Jim Manis on Most Anything

Jim Manis can formulate an opinion about a good many things, including those about which he has little knowledge. (And some dude named "Lazlo.") Visit The MagicFactory.

Monday, February 16, 2009

Six Years and Counting:

This marks the sixth anniversary of my first entry on the site. Happy anniversary, Jim! ("You blowhard!" I'm quoting my father here.)

Currently, we are waiting for something important to happen, but because it is president's day—is that a real holiday—nothing will happen until tomorrow. Fortunately, the banks were closed and couldn't do anything untoward to further alienate us from our economy.

Stanley Fish's blog is online, but it isn't accepting any more comments at this hour, so reading it now is just an exercise in frustration. Prof. Fish has been trying to explain academic freedom to his readers but seems to have only fogged up the issue, despite the pleasure some of his commentators evidently take in his erudition.

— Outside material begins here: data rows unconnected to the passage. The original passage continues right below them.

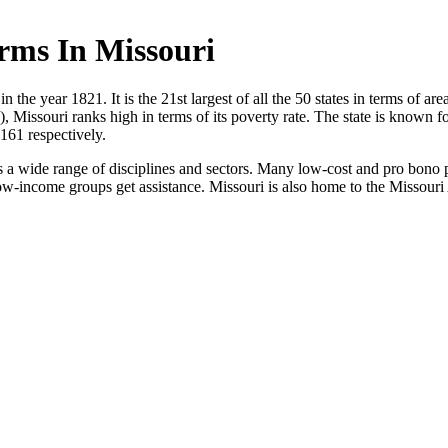
rms In Missouri
n the year 1821. It is the 21st largest of all the 50 states in terms of ar
), Missouri ranks high in terms of its poverty rate. The state is known 
161 respectively.
 a wide range of disciplines and sectors. Many low-cost and pro bono pr
 low-income groups get assistance. Missouri is also home to the Missour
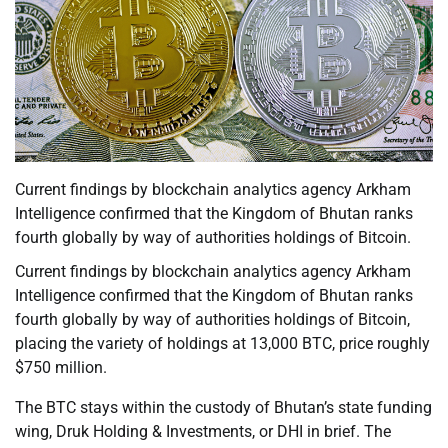
Current findings by blockchain analytics agency Arkham
Intelligence confirmed that the Kingdom of Bhutan ranks
fourth globally by way of authorities holdings of Bitcoin.
Current findings by blockchain analytics agency Arkham
Intelligence confirmed that the Kingdom of Bhutan ranks
fourth globally by way of authorities holdings of Bitcoin,
placing the variety of holdings at 13,000 BTC, price roughly
$750 million.
The BTC stays within the custody of Bhutan’s state funding
wing, Druk Holding & Investments, or DHI in brief. The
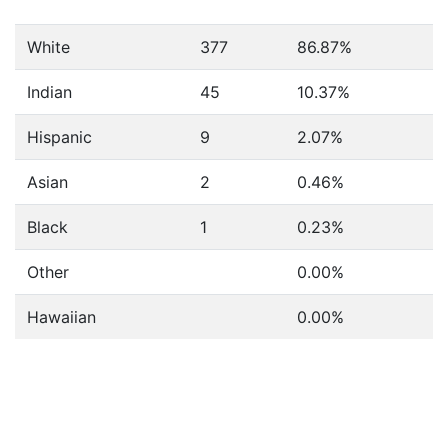
White
377
86.87%
Indian
45
10.37%
Hispanic
9
2.07%
Asian
2
0.46%
Black
1
0.23%
Other
0.00%
Hawaiian
0.00%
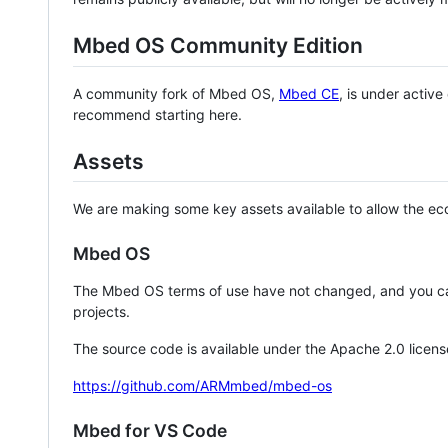
Mbed OS Community Edition
A community fork of Mbed OS,
Mbed CE
, is under activ
recommend starting here.
Assets
We are making some key assets available to allow the eco
Mbed OS
The Mbed OS terms of use have not changed, and you ca
projects.
The source code is available under the Apache 2.0 licens
https://github.com/ARMmbed/mbed-os
Mbed for VS Code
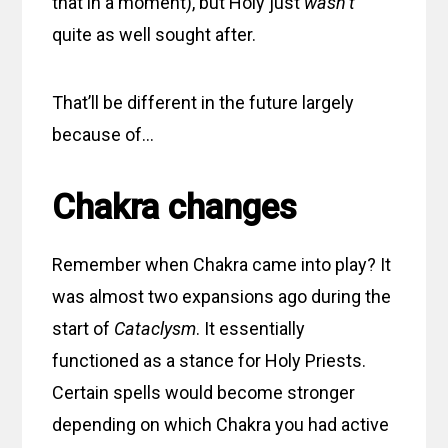
that in a moment), but Holy just
wasn’t
quite as well sought after.
That’ll be different in the future largely
because of…
Chakra changes
Remember when Chakra came into play? It
was almost two expansions ago during the
start of
Cataclysm
. It essentially
functioned as a stance for Holy Priests.
Certain spells would become stronger
depending on which Chakra you had active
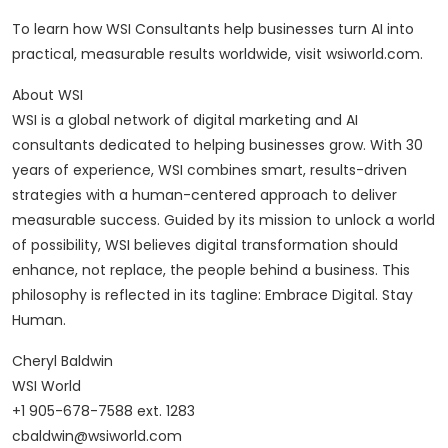
To learn how WSI Consultants help businesses turn AI into
practical, measurable results worldwide, visit wsiworld.com.
About WSI
WSI is a global network of digital marketing and AI
consultants dedicated to helping businesses grow. With 30
years of experience, WSI combines smart, results-driven
strategies with a human-centered approach to deliver
measurable success. Guided by its mission to unlock a world
of possibility, WSI believes digital transformation should
enhance, not replace, the people behind a business. This
philosophy is reflected in its tagline: Embrace Digital. Stay
Human.
Cheryl Baldwin
WSI World
+1 905-678-7588 ext. 1283
cbaldwin@wsiworld.com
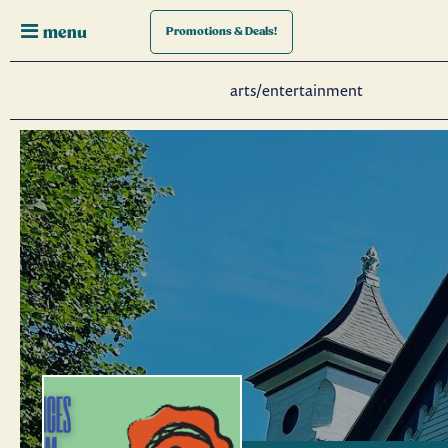
menu
Promotions
& Deals!
arts/entertainment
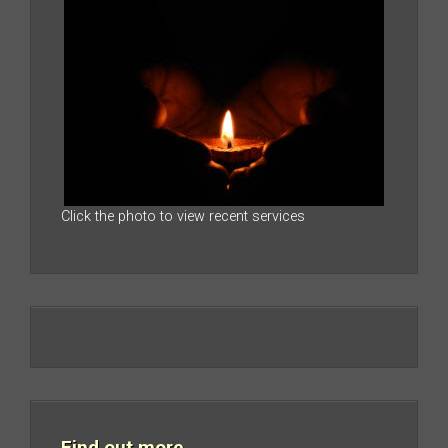
Click the photo to view recent services
Find out more…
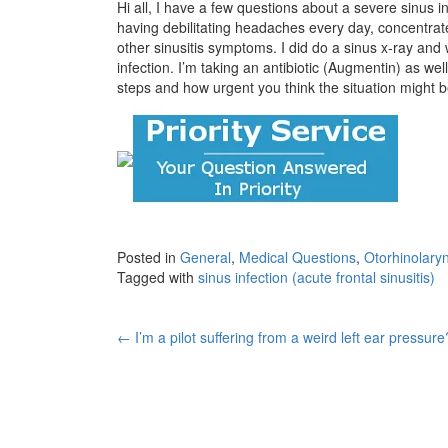
Hi all, I have a few questions about a severe sinus inf
having debilitating headaches every day, concentrate
other sinusitis symptoms. I did do a sinus x-ray and w
infection. I’m taking an antibiotic (Augmentin) as wel
steps and how urgent you think the situation might 
Posted in
General
,
Medical Questions
,
Otorhinolary
Tagged with
sinus infection (acute frontal sinusitis)
Post
←
I’m a pilot suffering from a weird left ear pressure
navigation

The good professor has just published a book entitled Save the World on Your Own Time, which I have vowed never to open. The notion of academic freedom is primarily an illusion that receives more air time than it warrants.

If Prof. Fish were truly interested in matters of higher learning, he would focus on the two most important changes that have been occurring: 1) the massive influx of students into colleges and universities over the past thirty years (nearly 67 percent of high school graduates now attend college) and the effects that has had on what takes place in the universities and colleges; and 2) the financial costs of education, especially the massive indebtedness that students are now leaving college with.

Something stinks in this Denmark, and it ain't the rare wacko professor who decides to preach Marxism instead of physics.